Newcomers, particularly those from coastal states such as California, Oregon, New York and the Carolinas, frequently express surprise and disappointment in the lack of broad-leafed evergreen plants such as mountain laurel, rhododendron, pittosporum and similar plants. The highly calcareous soils are partly responsible for this and the rapid changes in our winter temperatures. However, the primary limiting factors are the low humidity, drying winds and intense winter sunlight.
Mountain laurel, rhododendrons and similar types of plants can grow in Colorado where the soils are carefully amended to make them more acid and where the plants are protected from winter wind and sun. Even broadleaved evergreens that can tolerate the more alkaline soils and lower humidity, such as wintercreeper, English ivy, kinnikinnick and Oregon grape holly. They will perform best in a shaded north or east exposure.
Many of our population centers are on heavy, clay soil. These soils have poor aeration that limits root growth. Thus the ability of plants to replenish water loss brought about by low humidity and prevailing winds is limited. Adding more water to such soils further complicates the problem because the water that is added reduces the amount of air in the soil and causes oxygen starvation to the roots. Little can be done to modify humidity and wind, so the obvious solution is to improve the soil.

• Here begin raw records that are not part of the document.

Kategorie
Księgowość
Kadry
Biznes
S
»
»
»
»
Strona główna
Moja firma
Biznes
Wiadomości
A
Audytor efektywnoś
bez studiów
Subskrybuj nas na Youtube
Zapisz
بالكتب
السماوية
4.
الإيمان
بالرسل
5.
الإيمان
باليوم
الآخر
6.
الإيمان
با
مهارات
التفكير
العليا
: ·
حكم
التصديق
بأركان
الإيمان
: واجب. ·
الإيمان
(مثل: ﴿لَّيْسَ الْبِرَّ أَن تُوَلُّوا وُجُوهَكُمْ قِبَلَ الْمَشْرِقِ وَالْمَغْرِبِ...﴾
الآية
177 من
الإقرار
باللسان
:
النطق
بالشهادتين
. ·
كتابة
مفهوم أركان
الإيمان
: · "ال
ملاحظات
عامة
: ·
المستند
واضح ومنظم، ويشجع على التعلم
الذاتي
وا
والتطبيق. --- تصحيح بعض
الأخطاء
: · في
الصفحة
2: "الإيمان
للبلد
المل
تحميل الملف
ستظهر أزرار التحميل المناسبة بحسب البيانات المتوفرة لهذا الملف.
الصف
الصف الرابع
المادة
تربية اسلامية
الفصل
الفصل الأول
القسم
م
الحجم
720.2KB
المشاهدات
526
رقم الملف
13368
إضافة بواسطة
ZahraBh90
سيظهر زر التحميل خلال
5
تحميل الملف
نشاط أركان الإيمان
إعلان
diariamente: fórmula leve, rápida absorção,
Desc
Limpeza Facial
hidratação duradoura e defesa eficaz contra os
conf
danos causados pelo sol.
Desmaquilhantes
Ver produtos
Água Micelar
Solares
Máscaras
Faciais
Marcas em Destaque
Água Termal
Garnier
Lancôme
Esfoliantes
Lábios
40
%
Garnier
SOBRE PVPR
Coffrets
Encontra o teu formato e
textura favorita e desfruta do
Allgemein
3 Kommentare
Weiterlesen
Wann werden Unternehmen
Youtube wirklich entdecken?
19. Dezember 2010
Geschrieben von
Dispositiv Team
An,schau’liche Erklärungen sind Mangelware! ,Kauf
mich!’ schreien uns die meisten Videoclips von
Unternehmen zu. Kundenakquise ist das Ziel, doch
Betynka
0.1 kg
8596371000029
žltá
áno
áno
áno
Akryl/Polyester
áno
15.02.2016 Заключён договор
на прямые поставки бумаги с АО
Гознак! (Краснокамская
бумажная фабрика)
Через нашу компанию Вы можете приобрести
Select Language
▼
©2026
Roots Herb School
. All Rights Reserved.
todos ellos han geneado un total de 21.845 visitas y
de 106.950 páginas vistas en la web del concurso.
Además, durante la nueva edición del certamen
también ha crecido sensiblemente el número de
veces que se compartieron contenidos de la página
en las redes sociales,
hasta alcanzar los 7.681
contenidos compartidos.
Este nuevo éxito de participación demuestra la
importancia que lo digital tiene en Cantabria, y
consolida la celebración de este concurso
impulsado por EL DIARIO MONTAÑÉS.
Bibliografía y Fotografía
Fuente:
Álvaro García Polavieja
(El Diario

High soil pH can also negatively affect plant growth. Basically, pH can be described as the measure of acidity or alkalinity of soil. pH is measured on a scale of 1 to 14 where 7, which is neutral, is the optimal level for most plants. Numbers lower than 7 are considered acidic and numbers higher than 7 are considered alkaline or calcareous (high in calcium carbonate). Garden soils in Colorado that have never had amendments added may have a pH value of up to 8.5, which is higher than most plants can tolerate.